What is a fair annualized G&A plus management fee run rate?
Can you, I don’t think it is really appropriate to try an estimate that here on this, I don’t know Dave, I just, I mean there is lots of details here and there is timing and sequencing around all those things, but we will tell you when we know more. I don’t think we have a clear vision about that yet.
Particularly for 2017.
Okay. And in terms of...
I want to be factual here.
Okay. And in terms of the origination business model going forward what percentage would C-III source and originate versus the RSO team?
We're doing this as a joint effort together, the C-III resources combined with the RSO resources to build the pipeline.

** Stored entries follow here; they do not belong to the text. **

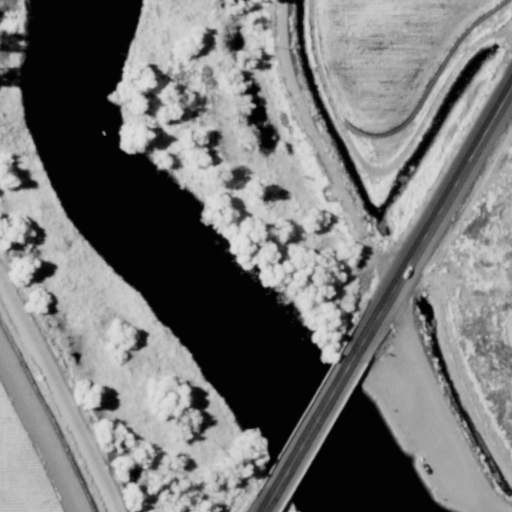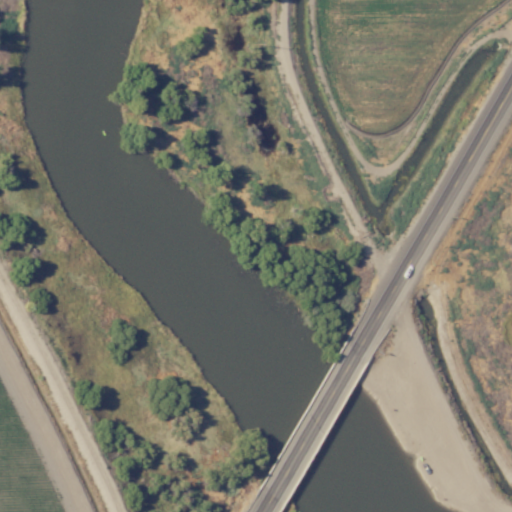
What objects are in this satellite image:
crop: (383, 65)
road: (440, 207)
river: (127, 226)
road: (60, 395)
road: (317, 418)
road: (436, 422)
river: (313, 453)
crop: (18, 458)
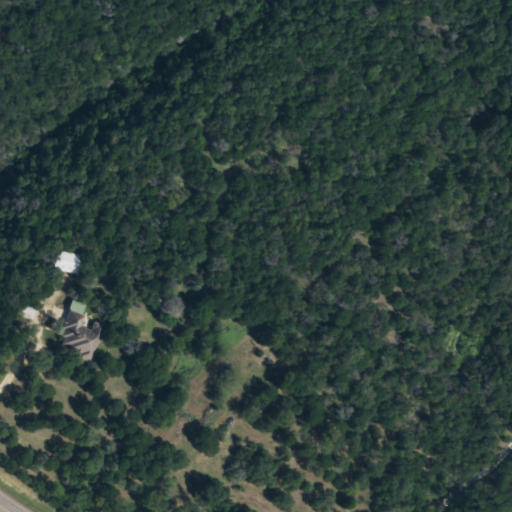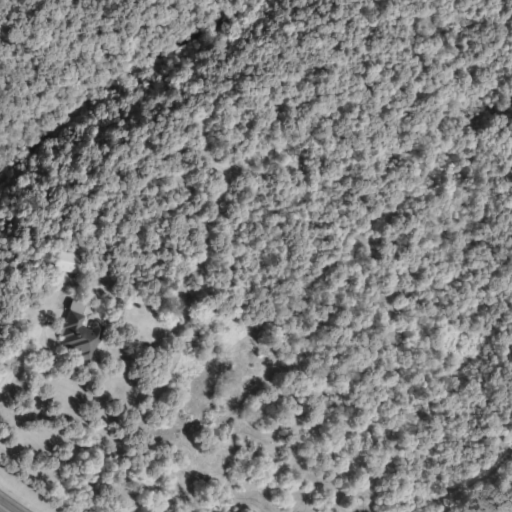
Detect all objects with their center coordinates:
building: (64, 262)
building: (74, 323)
road: (4, 509)
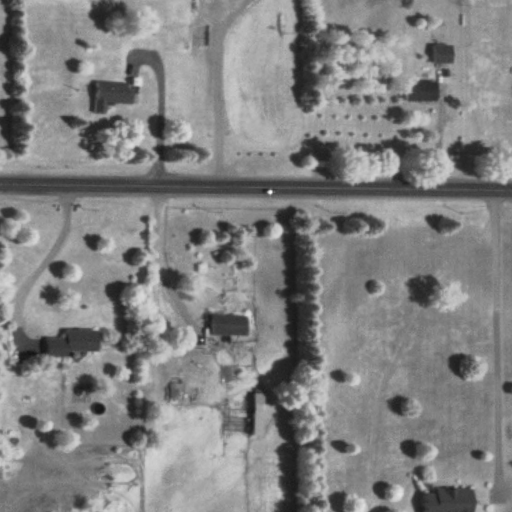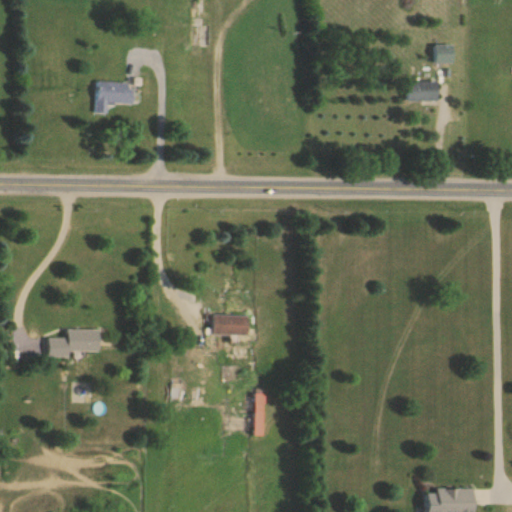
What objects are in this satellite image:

Okay, thanks very much for taking the questions.
Thanks for your interest.
And I'm showing no further questions at this time. I would now like to turn the call back over to Mr. Bob Lieber for closing remarks.
I want to thank you all for what is a dreary day here in New York and for joining us for the call today, we appreciate your interest. Andrew, is there anything you would like to follow up with?
Yes, everybody should know that we continue to be committed to this project. It was heavy lift to begin with and we think we've made significant progress along the way. Obviously there is some complexity to which we have to work during 2017, but our vision for the success of this has changed really not long. We continue to be confident in it. The company C-III owns a position in RSO. I personally own a position in RSO and as your other executives at C-III. So our oars are in the water pulling in the same direction as everybody else's.
So continue to stay tuned. Obviously the key here is the timing of the disposition of the non-core assets and then the redeployment of that capital into commercial real estate loans and CMBS as we go forward. So the timing and velocity and returns are really the variables on which to keep your eyes and I think that with the passage of the next several quarters, you'll be pleased with the progress. Thank you all for joining us.
Ladies and gentlemen, thank you for participating in today's conference. This does conclude the program and you may all disconnect. Everyone have a great day.